When Samsung launched Bixby, they marketed it as an alternate way to navigate devices using only voice. That was the trump card of Bixby which offered something different that the brilliant Google Assistant and Apple’s Siri. It was a big deal for Samsung.But the company could not come up with a working voice assistant in time after the Galaxy S8 launch due to English-recognition problems. And we are still waiting for a full fledged voice activated Bixby in July. Now, Samsung’s mobile chief Koh Dong-jin has come up with the revelation that the delay is due to big data.
“Developing Bixby in other languages is taking more time than we expected mainly because of the lack of the accumulation of big data,” a Samsung representative told The Korea Herald.
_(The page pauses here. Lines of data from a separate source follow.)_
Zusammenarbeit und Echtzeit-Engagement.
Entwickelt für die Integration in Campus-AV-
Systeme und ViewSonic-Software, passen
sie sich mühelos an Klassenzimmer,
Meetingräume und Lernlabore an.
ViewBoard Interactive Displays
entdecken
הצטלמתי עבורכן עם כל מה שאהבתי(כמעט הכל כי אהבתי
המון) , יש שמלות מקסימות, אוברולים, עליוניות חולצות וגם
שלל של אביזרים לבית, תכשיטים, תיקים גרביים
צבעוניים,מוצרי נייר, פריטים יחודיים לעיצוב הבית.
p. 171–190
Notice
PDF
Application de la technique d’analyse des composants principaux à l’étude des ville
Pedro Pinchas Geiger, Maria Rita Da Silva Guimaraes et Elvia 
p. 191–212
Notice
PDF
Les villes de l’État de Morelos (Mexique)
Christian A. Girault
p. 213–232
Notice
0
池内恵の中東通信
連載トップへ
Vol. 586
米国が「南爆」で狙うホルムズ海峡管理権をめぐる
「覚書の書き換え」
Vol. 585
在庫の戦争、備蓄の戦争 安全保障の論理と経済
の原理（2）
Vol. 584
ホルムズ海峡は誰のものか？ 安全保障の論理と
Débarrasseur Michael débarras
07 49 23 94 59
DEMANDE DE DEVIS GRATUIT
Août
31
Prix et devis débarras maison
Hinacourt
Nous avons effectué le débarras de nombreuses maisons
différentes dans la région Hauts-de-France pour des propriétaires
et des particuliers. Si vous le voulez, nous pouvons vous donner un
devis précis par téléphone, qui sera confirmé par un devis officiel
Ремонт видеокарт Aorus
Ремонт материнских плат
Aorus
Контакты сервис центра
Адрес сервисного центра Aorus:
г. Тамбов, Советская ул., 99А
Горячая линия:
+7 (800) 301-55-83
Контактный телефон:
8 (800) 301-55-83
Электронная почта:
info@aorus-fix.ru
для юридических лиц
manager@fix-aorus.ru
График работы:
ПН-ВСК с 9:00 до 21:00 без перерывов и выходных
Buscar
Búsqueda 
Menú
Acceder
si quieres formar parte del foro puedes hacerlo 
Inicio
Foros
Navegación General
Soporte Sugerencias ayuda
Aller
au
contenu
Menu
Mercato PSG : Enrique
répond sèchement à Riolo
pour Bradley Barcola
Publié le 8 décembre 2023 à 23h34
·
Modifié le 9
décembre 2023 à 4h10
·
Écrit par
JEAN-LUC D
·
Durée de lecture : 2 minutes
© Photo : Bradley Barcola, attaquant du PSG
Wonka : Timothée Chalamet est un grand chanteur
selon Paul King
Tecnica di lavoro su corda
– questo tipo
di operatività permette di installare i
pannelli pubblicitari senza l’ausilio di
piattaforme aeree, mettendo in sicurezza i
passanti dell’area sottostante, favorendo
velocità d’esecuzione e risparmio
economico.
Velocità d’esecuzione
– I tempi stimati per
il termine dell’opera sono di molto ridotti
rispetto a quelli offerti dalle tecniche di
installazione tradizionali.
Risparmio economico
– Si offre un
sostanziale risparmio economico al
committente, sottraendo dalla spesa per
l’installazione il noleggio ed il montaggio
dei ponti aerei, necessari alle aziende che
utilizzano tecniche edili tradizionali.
Essentially, big data is how machines learn. Large amounts of user data input allow AI algorithms to be better at what they do. In this case English voice recognition. But Samsung isn’t Google. They are equipment manufacturers. There are other problems too. The engineering team of the US working in unison with the Korean team faces geographical & language barriers further upsetting Bixby’s development.
Even the ongoing beta test in the US has not brought satisfactory results. Regardless of these setbacks, Ovum, a London-based consultancy firm predicts would outgrow Siri by 2021 to become the second number AI assistant. Bixby supports Korean right now, along with features like Bixby Vision, Remind & Home.